# REQUIRED WORK
How many lines in the entries below contain the string "browser"? Reply with the number only.

(Records from a data collection)
+===+
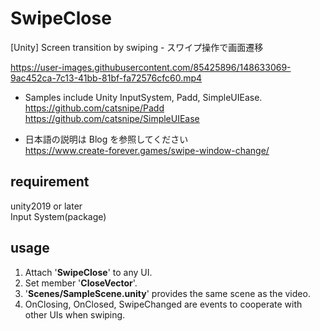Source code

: # SwipeClose
[Unity] Screen transition by swiping - スワイプ操作で画面遷移

https://user-images.githubusercontent.com/85425896/148633069-9ac452ca-7c13-41bb-81bf-fa72576cfc60.mp4

* Samples include Unity InputSystem, Padd, SimpleUIEase.  
https://github.com/catsnipe/Padd  
https://github.com/catsnipe/SimpleUIEase  
  
* 日本語の説明は Blog を参照してください  
https://www.create-forever.games/swipe-window-change/  
  
## requirement
unity2019 or later  
Input System(package)  
  
## usage  
1. Attach '**SwipeClose**' to any UI.  
2. Set member '**CloseVector**'.  
3. '**Scenes/SampleScene.unity**' provides the same scene as the video.  
4. OnClosing, OnClosed, SwipeChanged are events to cooperate with other UIs when swiping.
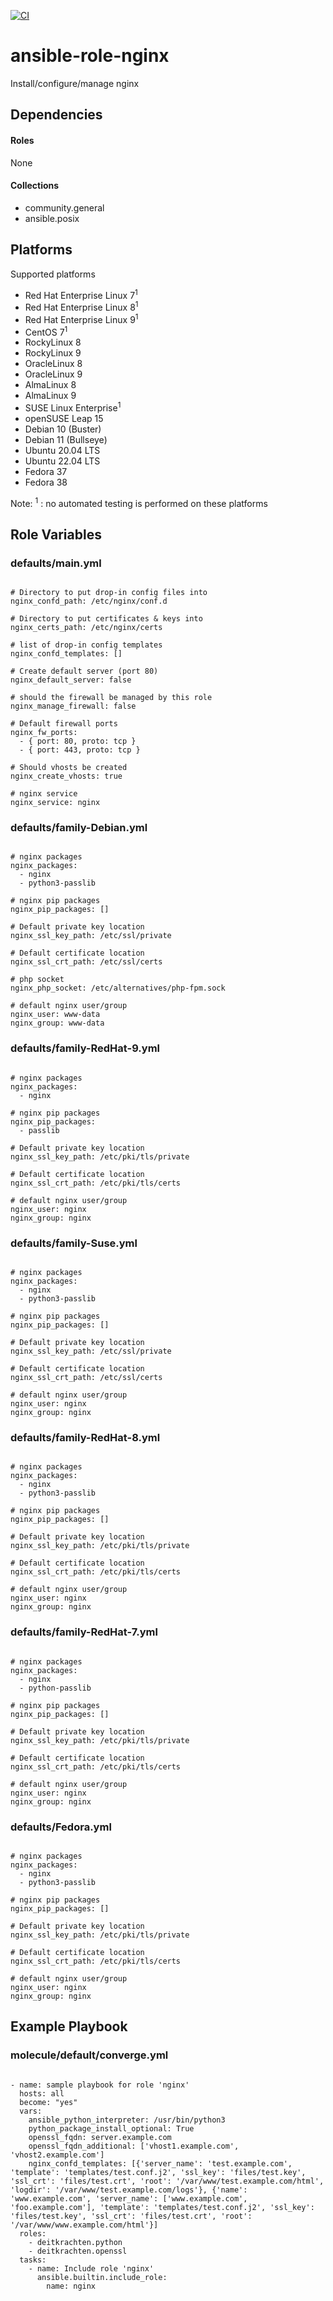 [![CI](https://github.com/de-it-krachten/ansible-role-nginx/workflows/CI/badge.svg?event=push)](https://github.com/de-it-krachten/ansible-role-nginx/actions?query=workflow%3ACI)


# ansible-role-nginx

Install/configure/manage nginx



## Dependencies

#### Roles
None

#### Collections
- community.general
- ansible.posix

## Platforms

Supported platforms

- Red Hat Enterprise Linux 7<sup>1</sup>
- Red Hat Enterprise Linux 8<sup>1</sup>
- Red Hat Enterprise Linux 9<sup>1</sup>
- CentOS 7<sup>1</sup>
- RockyLinux 8
- RockyLinux 9
- OracleLinux 8
- OracleLinux 9
- AlmaLinux 8
- AlmaLinux 9
- SUSE Linux Enterprise<sup>1</sup>
- openSUSE Leap 15
- Debian 10 (Buster)
- Debian 11 (Bullseye)
- Ubuntu 20.04 LTS
- Ubuntu 22.04 LTS
- Fedora 37
- Fedora 38

Note:
<sup>1</sup> : no automated testing is performed on these platforms

## Role Variables
### defaults/main.yml
<pre><code>
# Directory to put drop-in config files into
nginx_confd_path: /etc/nginx/conf.d

# Directory to put certificates & keys into
nginx_certs_path: /etc/nginx/certs

# list of drop-in config templates
nginx_confd_templates: []

# Create default server (port 80)
nginx_default_server: false

# should the firewall be managed by this role
nginx_manage_firewall: false

# Default firewall ports
nginx_fw_ports:
  - { port: 80, proto: tcp }
  - { port: 443, proto: tcp }

# Should vhosts be created
nginx_create_vhosts: true

# nginx service
nginx_service: nginx
</pre></code>

### defaults/family-Debian.yml
<pre><code>
# nginx packages
nginx_packages:
  - nginx
  - python3-passlib

# nginx pip packages
nginx_pip_packages: []

# Default private key location
nginx_ssl_key_path: /etc/ssl/private

# Default certificate location
nginx_ssl_crt_path: /etc/ssl/certs

# php socket
nginx_php_socket: /etc/alternatives/php-fpm.sock

# default nginx user/group
nginx_user: www-data
nginx_group: www-data
</pre></code>

### defaults/family-RedHat-9.yml
<pre><code>
# nginx packages
nginx_packages:
  - nginx

# nginx pip packages
nginx_pip_packages:
  - passlib

# Default private key location
nginx_ssl_key_path: /etc/pki/tls/private

# Default certificate location
nginx_ssl_crt_path: /etc/pki/tls/certs

# default nginx user/group
nginx_user: nginx
nginx_group: nginx
</pre></code>

### defaults/family-Suse.yml
<pre><code>
# nginx packages
nginx_packages:
  - nginx
  - python3-passlib

# nginx pip packages
nginx_pip_packages: []

# Default private key location
nginx_ssl_key_path: /etc/ssl/private

# Default certificate location
nginx_ssl_crt_path: /etc/ssl/certs

# default nginx user/group
nginx_user: nginx
nginx_group: nginx
</pre></code>

### defaults/family-RedHat-8.yml
<pre><code>
# nginx packages
nginx_packages:
  - nginx
  - python3-passlib

# nginx pip packages
nginx_pip_packages: []

# Default private key location
nginx_ssl_key_path: /etc/pki/tls/private

# Default certificate location
nginx_ssl_crt_path: /etc/pki/tls/certs

# default nginx user/group
nginx_user: nginx
nginx_group: nginx
</pre></code>

### defaults/family-RedHat-7.yml
<pre><code>
# nginx packages
nginx_packages:
  - nginx
  - python-passlib

# nginx pip packages
nginx_pip_packages: []

# Default private key location
nginx_ssl_key_path: /etc/pki/tls/private

# Default certificate location
nginx_ssl_crt_path: /etc/pki/tls/certs

# default nginx user/group
nginx_user: nginx
nginx_group: nginx
</pre></code>

### defaults/Fedora.yml
<pre><code>
# nginx packages
nginx_packages:
  - nginx
  - python3-passlib

# nginx pip packages
nginx_pip_packages: []

# Default private key location
nginx_ssl_key_path: /etc/pki/tls/private

# Default certificate location
nginx_ssl_crt_path: /etc/pki/tls/certs

# default nginx user/group
nginx_user: nginx
nginx_group: nginx
</pre></code>




## Example Playbook
### molecule/default/converge.yml
<pre><code>
- name: sample playbook for role 'nginx'
  hosts: all
  become: "yes"
  vars:
    ansible_python_interpreter: /usr/bin/python3
    python_package_install_optional: True
    openssl_fqdn: server.example.com
    openssl_fqdn_additional: ['vhost1.example.com', 'vhost2.example.com']
    nginx_confd_templates: [{'server_name': 'test.example.com', 'template': 'templates/test.conf.j2', 'ssl_key': 'files/test.key', 'ssl_crt': 'files/test.crt', 'root': '/var/www/test.example.com/html', 'logdir': '/var/www/test.example.com/logs'}, {'name': 'www.example.com', 'server_name': ['www.example.com', 'foo.example.com'], 'template': 'templates/test.conf.j2', 'ssl_key': 'files/test.key', 'ssl_crt': 'files/test.crt', 'root': '/var/www/www.example.com/html'}]
  roles:
    - deitkrachten.python
    - deitkrachten.openssl
  tasks:
    - name: Include role 'nginx'
      ansible.builtin.include_role:
        name: nginx
</pre></code>
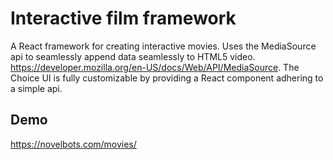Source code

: # Interactive film framework

A React framework for creating interactive movies.  Uses the MediaSource api to seamlessly append data seamlessly to HTML5 video.  https://developer.mozilla.org/en-US/docs/Web/API/MediaSource.  The Choice UI is fully customizable by providing a React component adhering to a simple api.  

## Demo

https://novelbots.com/movies/

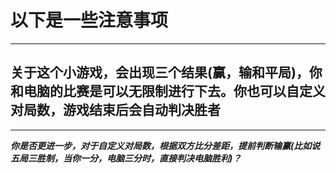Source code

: # 以下是一些注意事项
------
**关于这个小游戏，会出现三个结果(赢，输和平局)，你和电脑的比赛是可以无限制进行下去。你也可以自定义对局数，游戏结束后会自动判决胜者**
-----
-----

***你是否更进一步，对于自定义对局数，根据双方比分差距，提前判断输赢(比如说五局三胜制，当你一分，电脑三分时，直接判决电脑胜利)？***
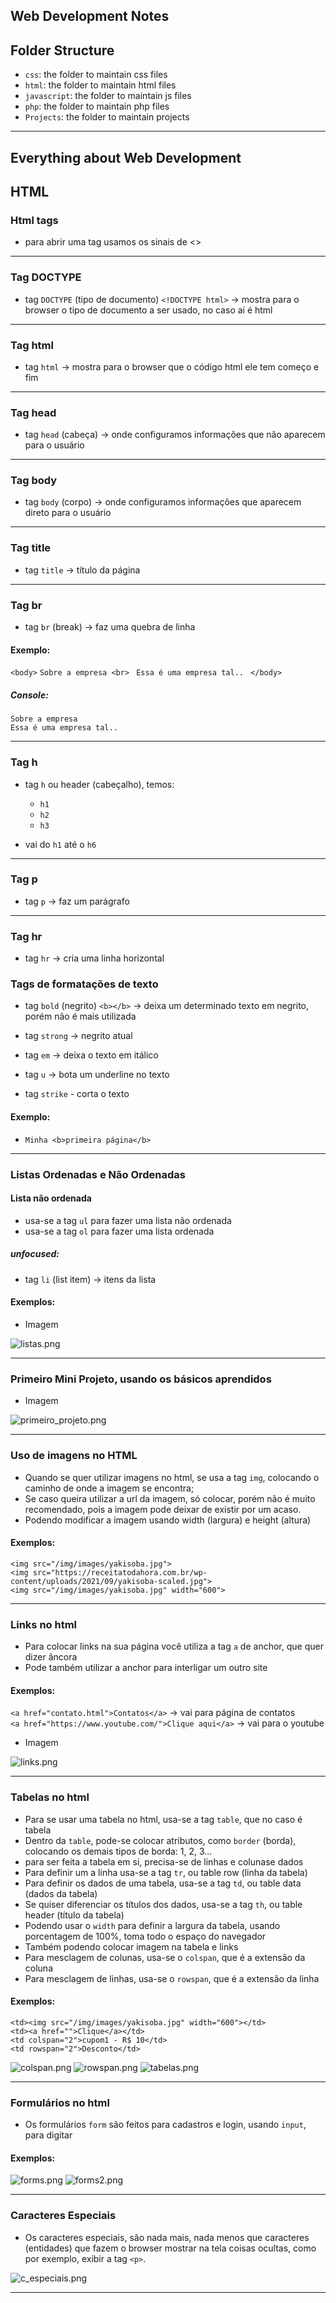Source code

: ## Web Development Notes

## Folder Structure

- `css`: the folder to maintain css files
- `html`: the folder to maintain html files
- `javascript`: the folder to maintain js files
- `php`: the folder to maintain php files
- `Projects`: the folder to maintain projects

---

## Everything about Web Development

## HTML

### Html tags

- para abrir uma tag usamos os sinais de <>

---

### Tag DOCTYPE

- tag `DOCTYPE` (tipo de documento) `<!DOCTYPE html>` -> mostra para o browser o tipo de documento a ser usado, no caso aí é html

---

### Tag html

- tag `html` -> mostra para o browser que o código html ele tem começo e fim

---

### Tag head

- tag `head` (cabeça) -> onde configuramos informações que não aparecem para o usuário

---

### Tag body

- tag `body` (corpo) -> onde configuramos informações que aparecem direto para o usuário

---

### Tag title

- tag `title` -> título da página

---

### Tag br

- tag `br` (break) -> faz uma quebra de linha

#### Exemplo:

`<body>`
`Sobre a empresa <br> `
`Essa é uma empresa tal.. `
`</body>`

##### Console:

    Sobre a empresa
    Essa é uma empresa tal..

---

### Tag h

- tag `h` ou header (cabeçalho), temos:

  - `h1`
  - `h2`
  - `h3`

- vai do `h1` até o `h6`

---

### Tag p

- tag `p` -> faz um parágrafo

---

### Tag hr

- tag `hr` -> cria uma linha horizontal

### Tags de formatações de texto

- tag `bold` (negrito) `<b></b>` -> deixa um determinado texto em negrito, porém não é mais utilizada

- tag `strong` -> negrito atual

- tag `em` -> deixa o texto em itálico

- tag `u` -> bota um underline no texto

- tag `strike` - corta o texto

#### Exemplo:

- `Minha <b>primeira página</b>`

---

### Listas Ordenadas e Não Ordenadas

#### Lista não ordenada

- usa-se a tag `ul` para fazer uma lista não ordenada
- usa-se a tag `ol` para fazer uma lista ordenada

##### unfocused:

- tag `li` (list item) -> itens da lista

#### Exemplos:

- Imagem

![listas.png](img/images_readme/listas.png)

---

### Primeiro Mini Projeto, usando os básicos aprendidos

- Imagem

![primeiro_projeto.png](img/images_readme/primeiro_projeto.png)

---

### Uso de imagens no HTML

- Quando se quer utilizar imagens no html, se usa a tag `img`, colocando o caminho de onde a imagem se encontra;
- Se caso queira utilizar a url da imagem, só colocar, porém não é muito recomendado, pois a imagem pode deixar de existir por um acaso.
- Podendo modificar a imagem usando width (largura) e height (altura)

#### Exemplos:

`<img src="/img/images/yakisoba.jpg">` <br>
`<img src="https://receitatodahora.com.br/wp-content/uploads/2021/09/yakisoba-scaled.jpg">` <br>
`<img src="/img/images/yakisoba.jpg" width="600">`

---

### Links no html

- Para colocar links na sua página você utiliza a tag `a` de anchor, que quer dizer âncora
- Pode também utilizar a anchor para interligar um outro site

#### Exemplos:

`<a href="contato.html">Contatos</a>` -> vai para página de contatos <br>
`<a href="https://www.youtube.com/">Clique aqui</a>` -> vai para o youtube

- Imagem

![links.png](img/images_readme/links.png)

---

### Tabelas no html

- Para se usar uma tabela no html, usa-se a tag `table`, que no caso é tabela
- Dentro da `table`, pode-se colocar atributos, como `border` (borda), colocando os demais tipos de borda: 1, 2, 3...
- para ser feita a tabela em si, precisa-se de linhas e colunase dados
- Para definir um a linha usa-se a tag `tr`, ou table row (linha da tabela)
- Para definir os dados de uma tabela, usa-se a tag `td`, ou table data (dados da tabela)
- Se quiser diferenciar os títulos dos dados, usa-se a tag `th`, ou table header (título da tabela)
- Podendo usar o `width` para definir a largura da tabela, usando porcentagem de 100%, toma todo o espaço do navegador
- Também podendo colocar imagem na tabela e links
- Para mesclagem de colunas, usa-se o `colspan`, que é a extensão da coluna
- Para mesclagem de linhas, usa-se o `rowspan`, que é a extensão da linha

#### Exemplos:

`<td><img src="/img/images/yakisoba.jpg" width="600"></td>` <br>
`<td><a href="">Clique</a></td>` <br>
`<td colspan="2">cupom1 - R$ 10</td>` <br>
`<td rowspan="2">Desconto</td>` <br>

![colspan.png](img/images_readme/colspan.png)
![rowspan.png](img/images_readme/rowspan.png)
![tabelas.png](img/images_readme/tabelas.png)

---

### Formulários no html

- Os formulários `form` são feitos para cadastros e login, usando `input`, para digitar

#### Exemplos:

![forms.png](img/images_readme/forms.png)
![forms2.png](img/images_readme/forms2.png)

---

### Caracteres Especiais

- Os caracteres especiais, são nada mais, nada menos que caracteres (entidades) que fazem o browser mostrar na tela coisas ocultas, como por exemplo, exibir a tag `<p>`.

![c_especiais.png](img/images_readme/c_especiais.png)

---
+===+
# ANSWER BOX
3